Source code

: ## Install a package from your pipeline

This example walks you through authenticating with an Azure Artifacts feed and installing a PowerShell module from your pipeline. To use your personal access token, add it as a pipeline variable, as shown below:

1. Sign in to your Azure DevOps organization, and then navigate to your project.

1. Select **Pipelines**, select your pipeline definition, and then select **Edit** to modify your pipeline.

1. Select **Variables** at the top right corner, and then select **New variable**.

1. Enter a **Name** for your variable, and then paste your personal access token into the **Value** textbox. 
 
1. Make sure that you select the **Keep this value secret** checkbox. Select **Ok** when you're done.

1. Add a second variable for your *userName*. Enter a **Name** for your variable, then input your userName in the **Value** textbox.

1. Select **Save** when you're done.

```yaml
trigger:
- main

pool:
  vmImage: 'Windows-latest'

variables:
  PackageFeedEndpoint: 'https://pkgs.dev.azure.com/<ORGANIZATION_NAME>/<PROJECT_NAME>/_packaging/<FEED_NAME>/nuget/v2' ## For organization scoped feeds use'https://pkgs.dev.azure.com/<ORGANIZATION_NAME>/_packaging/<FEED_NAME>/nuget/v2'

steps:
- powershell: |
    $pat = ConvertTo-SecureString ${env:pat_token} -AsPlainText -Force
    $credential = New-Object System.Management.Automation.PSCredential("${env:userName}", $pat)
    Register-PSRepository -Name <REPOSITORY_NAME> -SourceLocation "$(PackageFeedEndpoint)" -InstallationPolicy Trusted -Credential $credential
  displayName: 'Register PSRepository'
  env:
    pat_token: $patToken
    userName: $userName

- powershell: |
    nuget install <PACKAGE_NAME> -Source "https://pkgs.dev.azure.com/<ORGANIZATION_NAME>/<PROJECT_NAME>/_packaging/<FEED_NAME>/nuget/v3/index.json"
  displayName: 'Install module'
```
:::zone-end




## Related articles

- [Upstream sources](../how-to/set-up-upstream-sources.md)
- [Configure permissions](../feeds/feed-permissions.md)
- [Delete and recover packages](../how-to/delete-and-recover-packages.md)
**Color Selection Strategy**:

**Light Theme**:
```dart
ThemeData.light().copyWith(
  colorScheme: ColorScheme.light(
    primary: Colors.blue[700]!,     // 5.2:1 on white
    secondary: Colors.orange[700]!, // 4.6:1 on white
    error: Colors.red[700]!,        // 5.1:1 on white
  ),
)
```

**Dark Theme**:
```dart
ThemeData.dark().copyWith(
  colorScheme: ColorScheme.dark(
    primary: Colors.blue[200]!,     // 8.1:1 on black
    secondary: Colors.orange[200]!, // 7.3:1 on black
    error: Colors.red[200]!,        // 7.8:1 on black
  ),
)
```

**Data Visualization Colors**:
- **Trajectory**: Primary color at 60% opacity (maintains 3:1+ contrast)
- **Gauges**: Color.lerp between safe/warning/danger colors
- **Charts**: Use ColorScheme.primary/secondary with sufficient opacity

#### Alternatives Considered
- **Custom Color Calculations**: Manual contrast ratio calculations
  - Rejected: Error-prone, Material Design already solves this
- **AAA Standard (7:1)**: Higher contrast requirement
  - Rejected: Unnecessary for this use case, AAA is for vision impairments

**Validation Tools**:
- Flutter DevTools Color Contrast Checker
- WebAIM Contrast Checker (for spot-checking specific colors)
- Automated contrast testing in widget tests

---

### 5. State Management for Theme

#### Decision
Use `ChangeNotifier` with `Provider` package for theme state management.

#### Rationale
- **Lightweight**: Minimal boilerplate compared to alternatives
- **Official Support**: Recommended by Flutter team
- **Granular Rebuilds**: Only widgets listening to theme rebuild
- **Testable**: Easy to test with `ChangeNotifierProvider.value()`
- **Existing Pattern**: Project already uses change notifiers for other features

* * * * *

(Directions) Determine the number of lines in these entries that contain the word "Register", and write only that number.

(Expected answer) 2